If the preceding requirements are met, linear scalability can be performed for your business to handle concurrent IN queries, with nearly no obvious increase in the RT. For example, DRDS in which a 16-core node is deployed supports the concurrent execution of 10,000 IN queries. After another 16-core node is added, DRDS supports the concurrent execution of 20,000 IN queries.

25337302

Comparison test

This test aims to help you determine the optimal number of values in the IN clause of a query so that you can maintain low RT and a high throughput. In the test environment, two nodes and a table that has 64 shards are used. The specification for each of the nodes is 16 cores and 64 GB memory. Each of the table shard contains millions of data records. The test result shows the RT and throughput changes as the number of values in the IN clause and the number of concurrent queries increase. In DRDS V5.4.8-16069335 and later, the dynamic column pruning feature is optimized to process IN queries. The unnecessary values in the IN clause of each SQL statements in your query are pruned. The following figures show the test results.

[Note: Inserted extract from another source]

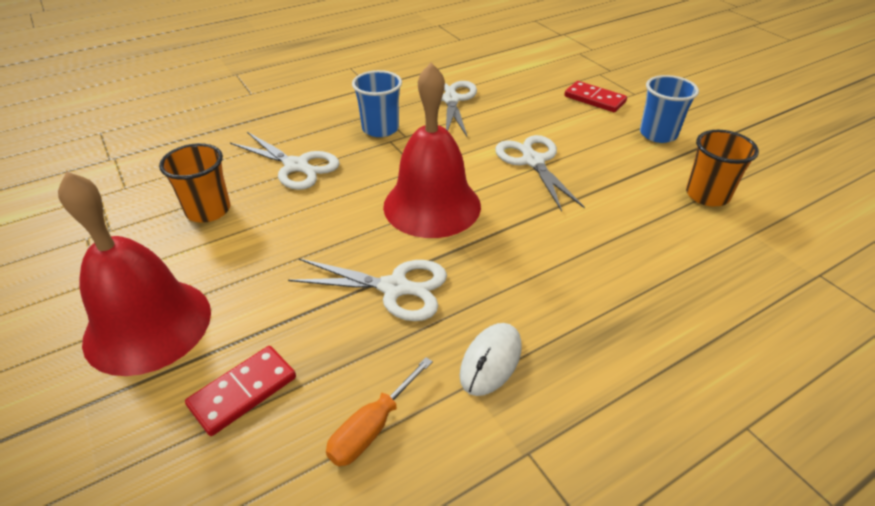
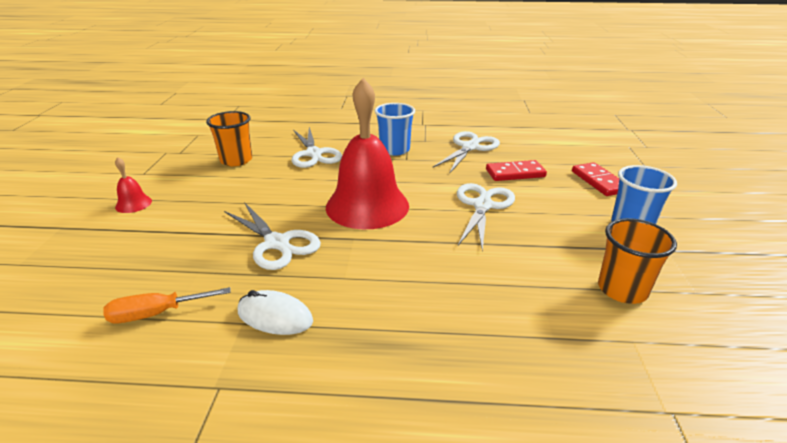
camera: 35 degrees right, 10 degrees down
red bell [58,171,211,376] -> red bell [115,157,152,213], size x0.41
red domino [185,346,296,436] -> red domino moved to [486,160,547,181]
white mouse [460,323,522,396] -> white mouse turned 45 degrees clockwise [238,290,313,335]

  1. The following figure shows the RT changes as the number of concurrent queries and the number of values in the IN clause increase, after the dynamic column pruning feature is enabled. 25337303
  2. The following figure shows the throughput changes as the number of concurrent queries and the number of values in the IN clause increase, after the dynamic column pruning feature is enabled. 25337304
  3. The following figure shows the RT changes as the number of concurrent queries and the number of values in the IN clause increase, after the dynamic column pruning feature is disabled. 25337305
  4. The following figure shows the throughput changes as the number of concurrent queries and the number of values in the IN clause increase, after the dynamic column pruning feature is disabled. 25337306
From the preceding figures, you can draw the following conclusions:
  • When the number of values in the IN clause is 8 to 32, you can maintain low RT and a high throughput. In addition, the degree of parallelism is almost identical to the default degree of parallelism of the single-node parallel execution feature provided by DRDS. The default degree of parallelism is equal to the number of the CPU cores of a node.
  • After the dynamic column pruning feature provided by DRDS V5.4.8-16069335 or later is enabled, the RT for IN queries is decreased and the throughput for IN queries is increased. Therefore, we recommend that you upgrade your DRDS to V5.4.8 or later so that you can use the dynamic partition pruning feature.